Todos los amantes murieron en sus lechos, como los marineros en la oscuridad.

Finalmente los únicos que sobrevivieron
fueron malhumorados soldados esparcidos por el campo de batalla
entre cerros perforados como conchas y árboles carbonizados.
Así hasta las indispensables guerras murieron de tedio.

Pero no los prescindibles conscriptos: ellos se quedaron como siempre.
De todos modos, al no haber transporte hacia ninguna parte,
y los hogares estaban muertos y desnudos,
estos soldados vagaron eternamente
en aquellos bizarros paisajes semejantes a la obra temprana de Chirico
como borrachas estrellas en sus pequeñas órbitas
girando, girando, girando y girando.

Y (como también morí en aquel suicidio mundial)
por lo que sé, ellos podrían seguir ahí.
Como un ajedrecista abandonado por jugadores paralizados.
Ellos podrían seguir ahí,
podrían seguir ahí.

Pesadilla en Georgia

Hay sesenta cuerpos sin vida
balanceándose suavemente con la brisa,
en los lindes de un cielo gris y aletargado.
Suavemente se balancean, de aquí a allá,
no son siluetas, amigo aprendiz de la vida:
son cuerpos de hombres
colgados del cielo…

Caminé ayer en sueños,
a través de un bosque nocturno donde
la luz no penetraba, donde no brillaba
las luciérnagas parpadeaban contra la corriente
trabajaban flojamente de noche
a través de ramas húmedas y quebradizas, trabajé como la corriente
sobre ramas muertas que crujían al pisarlas
sobre lodosos pantanos deseosos de mi cuerpo
y luego de incontables e innumerables horas
encontré un claro, extraño en la oscuridad,
en el cual se erguía un árbol como una torre aislada,
alzándose púrpura hasta un cielo en llamas.
Y miré hacia arriba, más arriba y vi
sesenta cuerpos negros colgados del cielo.

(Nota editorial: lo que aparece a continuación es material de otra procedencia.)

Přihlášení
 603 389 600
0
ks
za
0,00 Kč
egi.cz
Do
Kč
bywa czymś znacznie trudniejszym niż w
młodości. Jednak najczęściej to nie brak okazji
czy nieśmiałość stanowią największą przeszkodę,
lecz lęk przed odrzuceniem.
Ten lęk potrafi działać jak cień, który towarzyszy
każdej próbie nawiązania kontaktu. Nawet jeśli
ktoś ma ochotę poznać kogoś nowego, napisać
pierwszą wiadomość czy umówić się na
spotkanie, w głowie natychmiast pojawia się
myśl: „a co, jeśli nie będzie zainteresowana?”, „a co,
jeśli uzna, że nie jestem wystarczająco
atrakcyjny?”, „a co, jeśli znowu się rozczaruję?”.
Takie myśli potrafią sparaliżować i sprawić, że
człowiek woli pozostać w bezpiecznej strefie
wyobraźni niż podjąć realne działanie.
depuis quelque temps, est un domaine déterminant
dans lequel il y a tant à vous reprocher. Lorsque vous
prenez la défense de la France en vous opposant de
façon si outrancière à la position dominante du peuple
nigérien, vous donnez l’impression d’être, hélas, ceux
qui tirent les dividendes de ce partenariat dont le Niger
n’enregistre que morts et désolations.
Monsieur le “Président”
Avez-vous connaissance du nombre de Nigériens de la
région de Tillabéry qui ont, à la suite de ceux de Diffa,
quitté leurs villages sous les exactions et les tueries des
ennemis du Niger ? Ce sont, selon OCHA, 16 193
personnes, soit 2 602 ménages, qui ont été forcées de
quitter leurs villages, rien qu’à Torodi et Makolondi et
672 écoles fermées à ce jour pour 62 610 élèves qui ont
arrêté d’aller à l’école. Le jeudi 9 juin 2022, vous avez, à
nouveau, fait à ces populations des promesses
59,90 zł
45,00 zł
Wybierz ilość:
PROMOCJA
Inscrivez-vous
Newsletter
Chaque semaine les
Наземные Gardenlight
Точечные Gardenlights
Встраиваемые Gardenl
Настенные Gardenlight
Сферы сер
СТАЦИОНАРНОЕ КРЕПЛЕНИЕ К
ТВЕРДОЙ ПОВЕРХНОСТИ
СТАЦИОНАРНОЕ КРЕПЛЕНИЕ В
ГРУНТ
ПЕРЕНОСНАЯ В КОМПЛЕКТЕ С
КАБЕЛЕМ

El bosque se derrumbó, el caudal corrió seco
Las raíces de los árboles sobresalían de la tierra;
nada permaneció salvo sesenta cuerpos
negros contra un cielo rojo sangriento.

Vi a lo lejos locas montañas
moviéndose atolondradamente (las montañas no se mueven)
cada una de ellas con sus picos nevados, se veían blancas a lo lejos
moviéndose hacia un punto indefinido, acercándose –
imaginen: ¡montañas moviéndose hacia un hombre!
moviéndose hacia mí en esta tierra extraña,
moviéndose hacia mí, encogiéndose hacia la arena.
mientras bandas de latón carraspeaban marchas militares
y fuera con los picos nevados, fuera con las montañas:
¡un millón de caras mirando indiferentemente al sol!
luego vi un arma,
luego dos, y tres – miles!
corre!

Una pesada cuerda es arrojada a los cielos,
una tensa y pesada cuerda cuelga de un árbol,
un hombre negro es estrangulado sobre un mar de ojos,
el hombre negro se parece a mí.


Extraído de Edwin Rolfe, Collected Poems, 1993, University of Illinois Press. Traducción de Nicolás Salerno para Buenos Aires Poetry, 2019.